Loretta Mingehella would make a good politician; she is thoughtful, thorough and persuasive. She laughingly acknowledges that she would like to represent the Commissioners in Parliament but that seat is traditionally reserved for the Second Estates Commissioner, instead Loretta represents the Commissioners at the General Synod and it was there, in July that she made her first presentation on its behalf on the ethics of Climate Change. The Church Commissioners have settled on a new strategy of not necessarily disinvesting from companies who contribute towards global warming but rather to try to persuade them to change. In her speech, Loretta used an example from her experience with Christian Aid during the floods in the Philippines. The new strategy was given an overwhelming vote of confidence by extending the cut-off date from disinvesting from 2020 to 2023 to see if the system will work. It certainly worked in the dealings with the American oil giant Exxon Mobil when the Commissioners were able to muster the support of 62% of the company’s investors at its AGM to force the company to engage seriously with them on the issue if they want continued investment. Other major companies like Shell and BP are now sitting up and taking notice of the persuasive powers of the Church Commissioners.

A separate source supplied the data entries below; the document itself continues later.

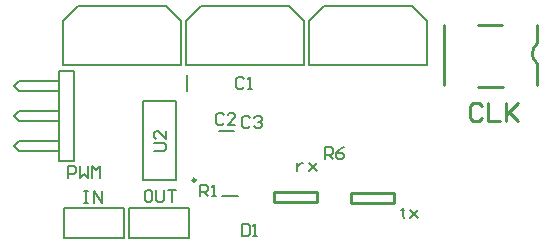
<source format=gto>
G04 Layer_Color=65535*
%FSLAX24Y24*%
%MOIN*%
G70*
G01*
G75*
%ADD16C,0.0100*%
%ADD25C,0.0098*%
%ADD26C,0.0079*%
%ADD27C,0.0050*%
%ADD28C,0.0059*%
D16*
X15848Y6547D02*
G03*
X15828Y5948I257J-308D01*
G01*
X8533Y1280D02*
Y1614D01*
X7096D02*
X8533D01*
X7096Y1280D02*
Y1614D01*
Y1280D02*
X8533D01*
X9646Y1250D02*
Y1585D01*
Y1250D02*
X11083D01*
Y1585D01*
X9646D02*
X11083D01*
X13905Y5124D02*
X14715D01*
X13905Y7174D02*
X14705D01*
X15855Y5174D02*
Y5924D01*
Y6574D02*
Y7199D01*
X12755Y5174D02*
Y7174D01*
X14012Y4506D02*
X13912Y4606D01*
X13712D01*
X13612Y4506D01*
Y4106D01*
X13712Y4006D01*
X13912D01*
X14012Y4106D01*
X14212Y4606D02*
Y4006D01*
X14612D01*
X14812Y4606D02*
Y4006D01*
Y4206D01*
X15212Y4606D01*
X14912Y4306D01*
X15212Y4006D01*
D25*
X4478Y2018D02*
G03*
X4478Y2018I-49J0D01*
G01*
D26*
X5364Y1476D02*
X5876D01*
X5246Y3652D02*
X5758D01*
X4193Y5000D02*
Y5512D01*
X-65Y2667D02*
Y5667D01*
Y2667D02*
X435D01*
X-65Y5667D02*
X435D01*
Y2667D02*
Y5667D01*
X-1398Y5334D02*
X-65D01*
X-1565Y5167D02*
X-1398Y5334D01*
X-1565Y5167D02*
X-1398Y5001D01*
X-65D01*
X-1398Y4334D02*
X-65D01*
X-1565Y4167D02*
X-1398Y4334D01*
X-1565Y4167D02*
X-1398Y4001D01*
X-65D01*
X-1398Y3334D02*
X-65D01*
X-1565Y3167D02*
X-1398Y3334D01*
X-1565Y3167D02*
X-1398Y3001D01*
X-65D01*
X2270Y91D02*
Y1091D01*
X4270D01*
Y91D02*
Y1091D01*
X2270Y91D02*
X4270D01*
X3839Y2018D02*
Y4656D01*
X2736Y2018D02*
Y4656D01*
Y2018D02*
X3839D01*
X2736Y4656D02*
X3839D01*
X85Y91D02*
Y1091D01*
X2085D01*
Y91D02*
Y1091D01*
X85Y91D02*
X2085D01*
D27*
X8248Y5856D02*
X12185D01*
Y7325D01*
X8748Y7825D02*
X11685D01*
X8248Y7325D02*
X8748Y7825D01*
X8248Y5856D02*
Y7325D01*
X11685Y7825D02*
X12185Y7325D01*
X4154Y5856D02*
X8091D01*
Y7325D01*
X4654Y7825D02*
X7591D01*
X4154Y7325D02*
X4654Y7825D01*
X4154Y5856D02*
Y7325D01*
X7591Y7825D02*
X8091Y7325D01*
X59Y5856D02*
X3996D01*
Y7325D01*
X559Y7825D02*
X3496D01*
X59Y7325D02*
X559Y7825D01*
X59Y5856D02*
Y7325D01*
X3496Y7825D02*
X3996Y7325D01*
D28*
X3091Y3002D02*
X3419D01*
X3484Y3068D01*
Y3199D01*
X3419Y3264D01*
X3091D01*
X3484Y3658D02*
Y3396D01*
X3222Y3658D01*
X3156D01*
X3091Y3592D01*
Y3461D01*
X3156Y3396D01*
X8780Y2717D02*
Y3110D01*
X8976D01*
X9042Y3045D01*
Y2913D01*
X8976Y2848D01*
X8780D01*
X8911D02*
X9042Y2717D01*
X9435Y3110D02*
X9304Y3045D01*
X9173Y2913D01*
Y2782D01*
X9239Y2717D01*
X9370D01*
X9435Y2782D01*
Y2848D01*
X9370Y2913D01*
X9173D01*
X4616Y1476D02*
Y1870D01*
X4813D01*
X4879Y1804D01*
Y1673D01*
X4813Y1608D01*
X4616D01*
X4747D02*
X4879Y1476D01*
X5010D02*
X5141D01*
X5075D01*
Y1870D01*
X5010Y1804D01*
X226Y2087D02*
Y2480D01*
X423D01*
X489Y2415D01*
Y2283D01*
X423Y2218D01*
X226D01*
X620Y2480D02*
Y2087D01*
X751Y2218D01*
X882Y2087D01*
Y2480D01*
X1014Y2087D02*
Y2480D01*
X1145Y2349D01*
X1276Y2480D01*
Y2087D01*
X2972Y1673D02*
X2841D01*
X2776Y1608D01*
Y1345D01*
X2841Y1280D01*
X2972D01*
X3038Y1345D01*
Y1608D01*
X2972Y1673D01*
X3169D02*
Y1345D01*
X3235Y1280D01*
X3366D01*
X3432Y1345D01*
Y1673D01*
X3563D02*
X3825D01*
X3694D01*
Y1280D01*
X768Y1663D02*
X899D01*
X833D01*
Y1270D01*
X768D01*
X899D01*
X1096D02*
Y1663D01*
X1358Y1270D01*
Y1663D01*
X7874Y2575D02*
Y2313D01*
Y2444D01*
X7940Y2510D01*
X8005Y2575D01*
X8071D01*
X8268D02*
X8530Y2313D01*
X8399Y2444D01*
X8530Y2575D01*
X8268Y2313D01*
X11375Y1096D02*
Y1030D01*
X11309D01*
X11440D01*
X11375D01*
Y833D01*
X11440Y768D01*
X11637Y1030D02*
X11899Y768D01*
X11768Y899D01*
X11899Y1030D01*
X11637Y768D01*
X6014Y551D02*
Y157D01*
X6211D01*
X6276Y223D01*
Y485D01*
X6211Y551D01*
X6014D01*
X6407Y157D02*
X6539D01*
X6473D01*
Y551D01*
X6407Y485D01*
X6286Y4088D02*
X6220Y4153D01*
X6089D01*
X6024Y4088D01*
Y3825D01*
X6089Y3760D01*
X6220D01*
X6286Y3825D01*
X6417Y4088D02*
X6483Y4153D01*
X6614D01*
X6680Y4088D01*
Y4022D01*
X6614Y3957D01*
X6548D01*
X6614D01*
X6680Y3891D01*
Y3825D01*
X6614Y3760D01*
X6483D01*
X6417Y3825D01*
X5410Y4176D02*
X5344Y4242D01*
X5213D01*
X5148Y4176D01*
Y3914D01*
X5213Y3848D01*
X5344D01*
X5410Y3914D01*
X5804Y3848D02*
X5541D01*
X5804Y4111D01*
Y4176D01*
X5738Y4242D01*
X5607D01*
X5541Y4176D01*
X6099Y5397D02*
X6033Y5462D01*
X5902D01*
X5837Y5397D01*
Y5134D01*
X5902Y5069D01*
X6033D01*
X6099Y5134D01*
X6230Y5069D02*
X6361D01*
X6296D01*
Y5462D01*
X6230Y5397D01*
M02*

</source>
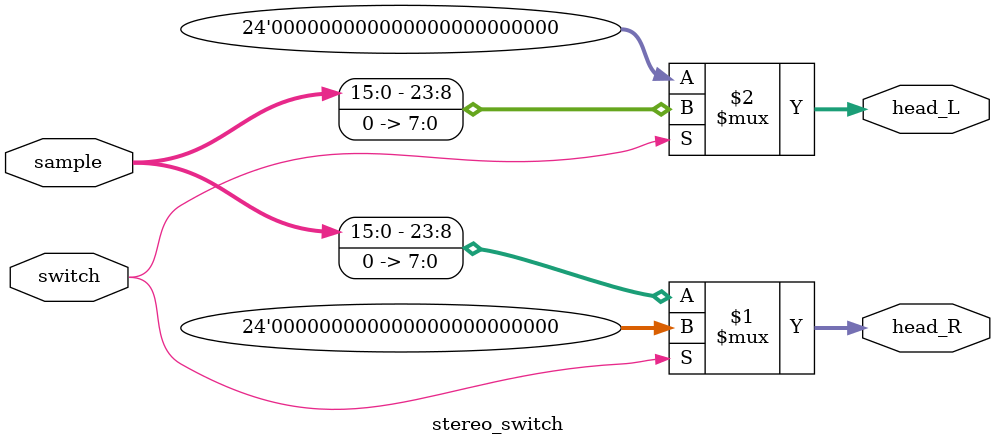
<source format=v>
module stereo_switch(
    input switch,
    input [15:0] sample,
    output [23:0] head_L,
    output [23:0] head_R
);


assign head_R = switch ? 24'd0: {sample, 8'h00};
assign head_L = switch ? {sample, 8'h00} : 24'd0; 



endmodule
</source>
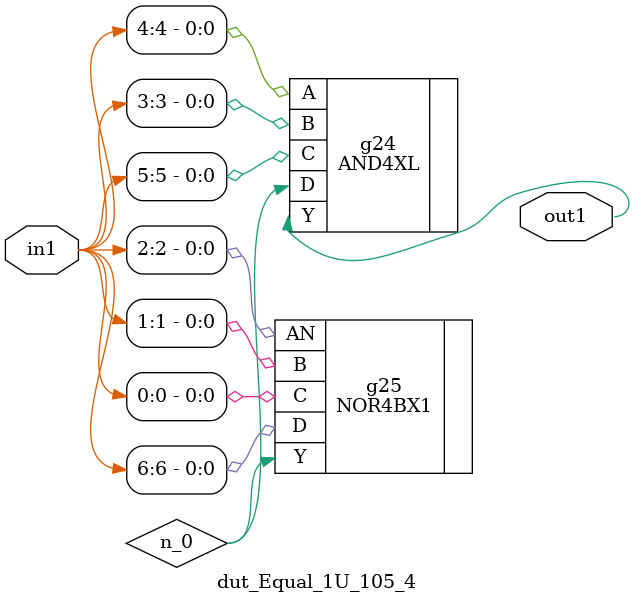
<source format=v>
`timescale 1ps / 1ps


module dut_Equal_1U_105_4(in1, out1);
  input [6:0] in1;
  output out1;
  wire [6:0] in1;
  wire out1;
  wire n_0;
  AND4XL g24(.A (in1[4]), .B (in1[3]), .C (in1[5]), .D (n_0), .Y
       (out1));
  NOR4BX1 g25(.AN (in1[2]), .B (in1[1]), .C (in1[0]), .D (in1[6]), .Y
       (n_0));
endmodule



</source>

This policy of engaging with the boards of the companies in which they invest has already had other successes for the Commissioners. The contentious subject of excessive executive pay has begun to deliver good results and the matter of diversity on company boards is likely to be the next challenge. On average, less than a quarter of the boards are composed of women and the Commissioners would like to increase this presence to the minimum of a third. Loretta comments, “Business needs a social licence to operate, aligned to higher purpose. Companies must discover the purpose of their business.”
On the question of Brexit she observes, “it adds to our economic uncertainty amongst other things. and there are other geopolitical pressures, like Trump's liking for tariffs, which will affect markets. The best defence against these uncertainties is to be well diversified, which we are, across asset classes and geographies. I am supporting a decision to increase this rather than the reverse and have been revisiting our currency hedging strategy to make it more resilient for these uncertain times. On the property side, the pressures on retail are immense but our commercial property is not limited to retail. We have an obligation as part of our fiduciary duty to obtain best value on our investments. Within this context, one of the areas of investment I'm pushing is for greater investment in renewable energy and for as much affordable housing as possible within our new residential developments.”
In her spare time Loretta enjoys music and as an inheritance from her musical family likes singing around the piano. Theatre and family, not necessarily in that order, deliver relaxation .Her wish-list includes conducting a study of comparative history - when she can find the time!